◆ **TASK DIRECTIONS**:
Counting only lines that contain "wrist", how many are there in the records below? Give the figure alone.

Landmark coordinate records:

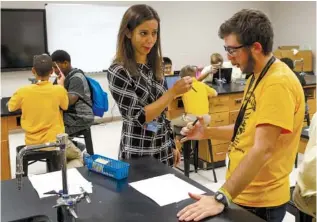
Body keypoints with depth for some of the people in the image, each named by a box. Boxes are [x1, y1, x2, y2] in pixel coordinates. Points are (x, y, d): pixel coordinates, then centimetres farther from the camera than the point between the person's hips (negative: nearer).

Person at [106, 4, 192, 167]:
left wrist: (172, 145, 13)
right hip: (137, 153, -6)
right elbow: (138, 117, -20)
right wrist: (174, 92, -23)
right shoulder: (117, 72, -15)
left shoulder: (155, 66, 4)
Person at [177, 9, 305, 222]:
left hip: (260, 201, -9)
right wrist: (206, 132, 3)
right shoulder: (257, 76, 8)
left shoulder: (279, 83, -23)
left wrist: (221, 198, -33)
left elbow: (262, 150, -31)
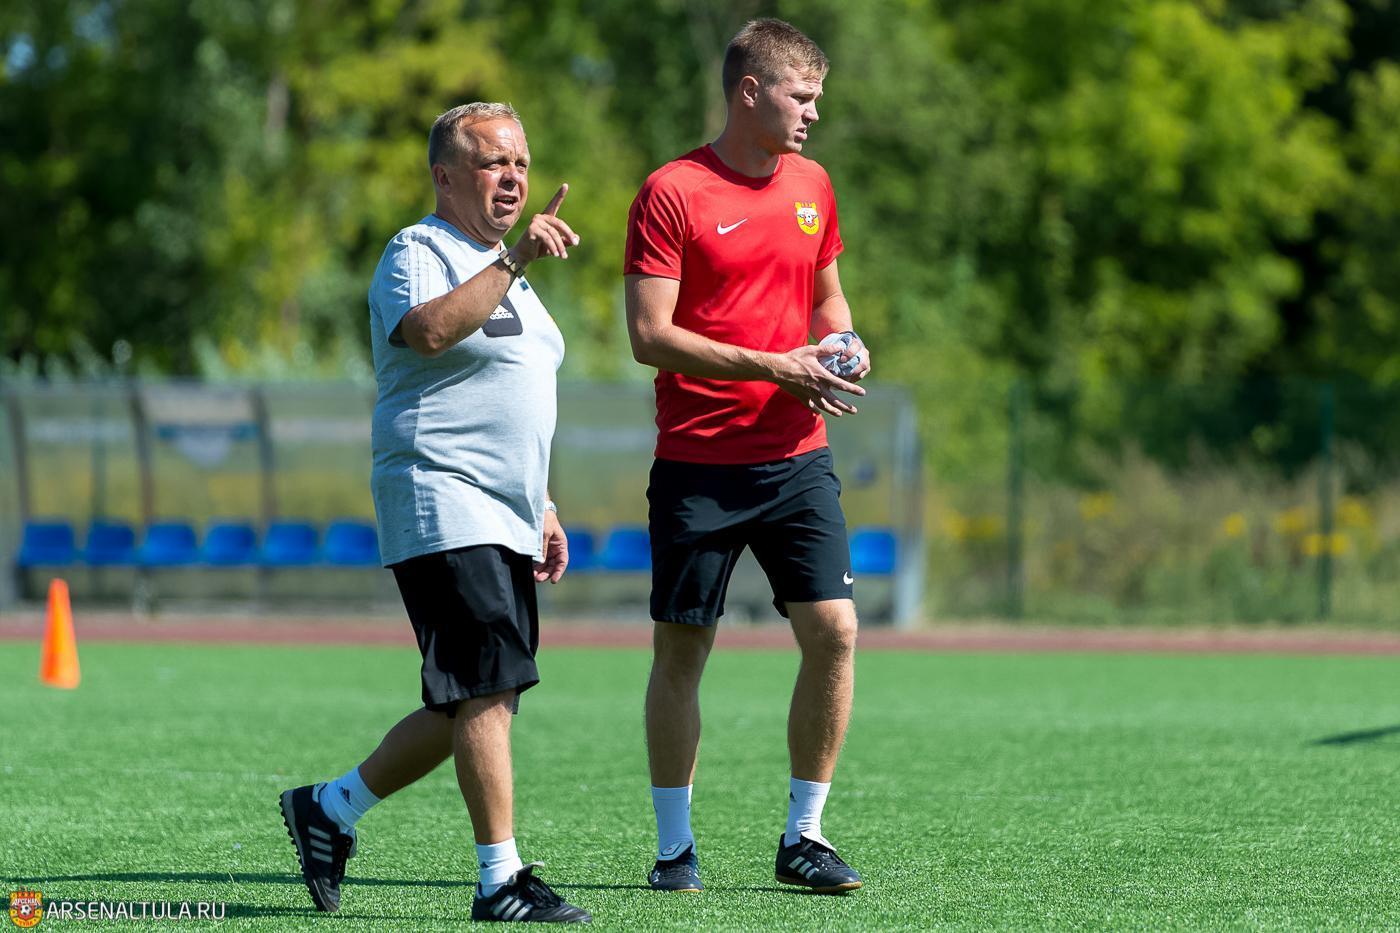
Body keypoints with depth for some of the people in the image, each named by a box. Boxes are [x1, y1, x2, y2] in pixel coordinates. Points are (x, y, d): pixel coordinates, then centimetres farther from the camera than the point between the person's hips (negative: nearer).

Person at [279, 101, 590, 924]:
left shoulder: (501, 269, 23)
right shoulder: (418, 252, -6)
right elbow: (428, 331, -29)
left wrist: (542, 508, 26)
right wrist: (513, 262, -33)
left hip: (503, 518, 9)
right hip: (441, 506, -9)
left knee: (481, 703, 8)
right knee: (487, 690, -16)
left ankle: (331, 808, 21)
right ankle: (501, 880, -14)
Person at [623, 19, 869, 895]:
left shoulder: (813, 186, 11)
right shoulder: (674, 191, -8)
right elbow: (650, 334, -13)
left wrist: (843, 347, 1)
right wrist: (774, 368, -18)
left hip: (797, 457, 4)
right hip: (699, 461, -4)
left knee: (834, 631, -6)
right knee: (682, 649, 2)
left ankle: (806, 836, 5)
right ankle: (675, 845, 13)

◆ **REPLY**:
8